Ces dernières années, les pouvoirs publics ont massivement accru les taxes imposées aux propriétaires de chiens, observe Comparis. En 2017, les cantons et les communes ont encaissé 50,5 millions de francs. Dix ans auparavant, ces recettes ne se montaient qu'à 33,2 millions de francs. Cela correspond donc à une hausse de 52%, sans tenir compte du renchérissement.

«Cette évolution n'est pas due au nombre de chiens: durant la même période, la population canine n'a augmenté que de 12%, atteignant 551'000 chiens. La charge supplémentaire imposée par les communes et les cantons aux propriétaires de chiens a été disproportionnée ces dix dernières années, estime Leo Hug, expert Taxes et prélèvements chez Comparis.

Entre 70 et 200 francs

Les communes peuvent percevoir l'impôt sur les chiens dans le cadre de lignes directrices cantonales. Les recettes de cette taxe sont en partie utilisées pour l'élimination séparée des déjections canines, pratiquée depuis 20 ans. Toutefois, elles peuvent aussi être employées à des fins qui n'ont rien à voir avec les chiens.

Les communes doivent reverser aux cantons une partie de leurs recettes issues des taxes sur les chiens. En 2017, les cantons ont ainsi accaparé 10,1 millions de francs, soit 20% de l'impôt sur les chiens, selon le comparateur en ligne.

La taxe imposée pour un premier chien est comprise entre 70 francs à Bellinzone et 200 francs à Uster (ZH). Elle est de 100 francs à Delémont, 105 à Fribourg, 107 à Genève, 115 à Berne, 120 à Neuchâtel, 150 à Sion, 180 à Zurich et 190 à Lausanne.

Le Jura adore les chiens

«De toute évidence, certaines communes tentent de contrôler la population canine en appliquant une taxation progressive sur les chiens.

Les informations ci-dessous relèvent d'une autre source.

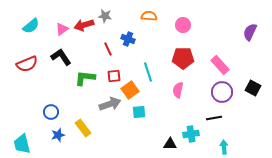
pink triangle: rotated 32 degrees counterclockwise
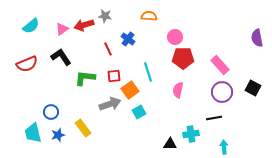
pink circle: moved 8 px left, 12 px down
purple semicircle: moved 7 px right, 6 px down; rotated 36 degrees counterclockwise
blue cross: rotated 16 degrees clockwise
cyan square: rotated 24 degrees counterclockwise
cyan trapezoid: moved 11 px right, 11 px up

Ce n'est pas rare qu'elles exigent le double du tarif pour un deuxième chien», constate Leo Hug.

C'est le cas à Bâle, où la facture est particulièrement douloureuse: pour le deuxième chien, la ville réclame 320 francs. Genève est le seul chef-lieu à ajouter encore un supplément pour le troisième chien (147 francs pour le deuxième et 207 pour le troisième).

Avec un chien pour 38,4 personnes, le canton de Bâle-Ville présente la densité canine la plus basse. C'est dans le canton du Jura que le fidèle compagnon de l'humain est le plus apprécié, avec un chien pour 7,8 habitants, selon l'enquête.

La taxe n'est pas prélevée pour tous les chiens. Les chiens d'avalanche et de catastrophe mais aussi les chiens d'assistance et de service en sont généralement exonérés. De nombreuses communes prévoient une réduction de la taxe pour les chiens de garde dans les fermes.